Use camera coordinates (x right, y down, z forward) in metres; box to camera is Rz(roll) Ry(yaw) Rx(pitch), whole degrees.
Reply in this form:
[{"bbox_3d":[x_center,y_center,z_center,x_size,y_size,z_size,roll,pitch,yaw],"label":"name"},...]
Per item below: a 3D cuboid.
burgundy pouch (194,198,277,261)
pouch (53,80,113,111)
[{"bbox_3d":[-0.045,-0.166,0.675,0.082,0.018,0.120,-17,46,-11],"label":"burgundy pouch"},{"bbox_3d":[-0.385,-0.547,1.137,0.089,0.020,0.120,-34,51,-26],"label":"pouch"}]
---
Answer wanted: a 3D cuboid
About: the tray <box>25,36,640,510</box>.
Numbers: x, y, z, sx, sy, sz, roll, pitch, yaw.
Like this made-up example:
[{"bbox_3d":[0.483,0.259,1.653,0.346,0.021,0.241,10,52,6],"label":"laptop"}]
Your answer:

● Task brief:
Each line in the data that has the word "cuboid" counts once; state how many such lines there are, without comment.

● Reply:
2